O presidente da Anfavea, Igor Calvet, detalhou durante a coletiva os efeitos de decisões recentes do governo sobre o desempenho industrial. A não prorrogação da isenção de impostos para importação de kits SKD (veículos parcialmente montados) foi recebida com entusiasmo pela entidade, que entende a medida como passo para aprofundar o conteúdo nacional e sofisticar as linhas de montagem. Empresas que operavam nesse modelo, como a BYD, devem readequar suas operações diante da mudança tributária.

Outro ponto abordado foi o Carro Sustentável, política que zerou o IPI para veículos de entrada produzidos no Brasil, desde que ostentem alta eficiência energética. O programa impulsionou o emplacamento de 282 mil unidades, desempenho 22 % superior ao registrado antes da vigência do incentivo. Ainda assim, a Anfavea não acredita em renovação da iniciativa, pois o IPI tem horizonte de extinção com a reforma tributária programada para 2027.

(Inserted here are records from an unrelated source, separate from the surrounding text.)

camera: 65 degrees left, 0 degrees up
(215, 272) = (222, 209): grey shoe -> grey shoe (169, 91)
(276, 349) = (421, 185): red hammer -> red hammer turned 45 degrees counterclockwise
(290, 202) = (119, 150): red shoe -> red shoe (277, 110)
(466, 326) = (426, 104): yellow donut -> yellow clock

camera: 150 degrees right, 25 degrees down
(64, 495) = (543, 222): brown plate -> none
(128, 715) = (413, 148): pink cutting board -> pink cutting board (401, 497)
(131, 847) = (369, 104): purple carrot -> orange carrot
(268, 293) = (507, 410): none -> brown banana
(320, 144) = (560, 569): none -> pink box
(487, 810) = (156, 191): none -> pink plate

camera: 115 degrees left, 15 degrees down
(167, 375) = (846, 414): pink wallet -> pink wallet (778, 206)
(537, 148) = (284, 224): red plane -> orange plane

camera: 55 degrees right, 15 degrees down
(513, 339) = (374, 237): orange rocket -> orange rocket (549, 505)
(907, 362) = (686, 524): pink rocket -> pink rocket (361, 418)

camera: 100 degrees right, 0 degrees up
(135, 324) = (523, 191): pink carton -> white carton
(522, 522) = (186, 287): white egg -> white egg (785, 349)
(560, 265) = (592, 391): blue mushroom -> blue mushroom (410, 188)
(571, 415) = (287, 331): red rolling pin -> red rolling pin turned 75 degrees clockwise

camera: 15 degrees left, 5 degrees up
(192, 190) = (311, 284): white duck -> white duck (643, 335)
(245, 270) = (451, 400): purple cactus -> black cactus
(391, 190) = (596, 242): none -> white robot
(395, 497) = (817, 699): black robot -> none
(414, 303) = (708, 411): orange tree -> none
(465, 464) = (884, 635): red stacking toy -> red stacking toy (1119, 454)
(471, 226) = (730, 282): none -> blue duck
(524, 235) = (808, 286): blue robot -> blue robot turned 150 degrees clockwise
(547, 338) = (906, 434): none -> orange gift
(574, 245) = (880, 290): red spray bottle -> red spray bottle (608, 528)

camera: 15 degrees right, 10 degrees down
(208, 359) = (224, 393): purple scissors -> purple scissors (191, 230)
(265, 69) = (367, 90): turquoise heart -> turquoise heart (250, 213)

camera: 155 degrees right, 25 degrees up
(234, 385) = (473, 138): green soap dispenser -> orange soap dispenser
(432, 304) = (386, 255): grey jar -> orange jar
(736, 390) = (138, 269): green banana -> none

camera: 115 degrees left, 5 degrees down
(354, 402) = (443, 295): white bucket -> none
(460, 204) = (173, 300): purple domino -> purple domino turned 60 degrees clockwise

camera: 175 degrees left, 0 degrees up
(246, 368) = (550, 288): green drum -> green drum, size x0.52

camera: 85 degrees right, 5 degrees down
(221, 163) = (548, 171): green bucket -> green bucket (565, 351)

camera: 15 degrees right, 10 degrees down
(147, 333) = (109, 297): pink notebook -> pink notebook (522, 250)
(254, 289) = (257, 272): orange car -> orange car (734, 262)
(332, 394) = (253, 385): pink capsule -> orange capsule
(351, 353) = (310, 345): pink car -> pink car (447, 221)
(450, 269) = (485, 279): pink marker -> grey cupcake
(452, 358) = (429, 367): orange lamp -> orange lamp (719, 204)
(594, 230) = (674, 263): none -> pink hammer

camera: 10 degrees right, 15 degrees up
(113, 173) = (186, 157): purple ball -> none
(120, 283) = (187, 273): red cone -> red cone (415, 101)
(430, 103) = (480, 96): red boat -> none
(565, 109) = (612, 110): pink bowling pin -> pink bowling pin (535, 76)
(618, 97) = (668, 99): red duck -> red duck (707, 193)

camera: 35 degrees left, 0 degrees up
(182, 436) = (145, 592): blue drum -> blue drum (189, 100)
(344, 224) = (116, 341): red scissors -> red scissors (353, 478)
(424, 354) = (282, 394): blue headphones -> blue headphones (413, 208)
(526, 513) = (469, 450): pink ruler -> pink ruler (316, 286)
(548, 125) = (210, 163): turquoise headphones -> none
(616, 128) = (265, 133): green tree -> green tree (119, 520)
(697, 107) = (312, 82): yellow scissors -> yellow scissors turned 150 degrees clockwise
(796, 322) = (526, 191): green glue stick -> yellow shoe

Quanto ao Move Brasil, linha de crédito criada para facilitar a compra de caminhões, a indústria aguarda reflexos concretos nos meses de fevereiro e março. Caso o financiamento atraia transportadoras e autônomos, o impacto poderá reduzir a forte queda verificada nas vendas de pesados em janeiro.

Perspectivas monitoradas pela Anfavea para os próximos meses

Com a produção e venda de veículos iniciando o ano em nível inferior ao desejado, a Anfavea mantém atenção a alguns vetores decisivos. Entre eles, o comportamento do consumidor interno em meio ao fim de programas de incentivo, a evolução da participação dos eletrificados e a recuperação — ou não — da demanda na Argentina. A entidade também observa como montadoras, incluindo grupos internacionais que operavam sob o regime de kits SKD, irão ajustar suas estratégias de produção local diante do novo cenário tributário.

Os próximos relatórios mensais, especialmente os que abrangerão fevereiro e março, deverão incorporar os primeiros resultados do Move Brasil sobre caminhões, indicar se a participação recorde dos eletrificados se sustenta em patamar próximo a 17 % e mostrar se a sazonalidade favorável do início de ano se converte em recuperação consistente. Enquanto isso, a indústria segue ajustando capacidade de produção e planejamento de estoques para alinhar oferta à demanda efetiva observada neste início de 2026.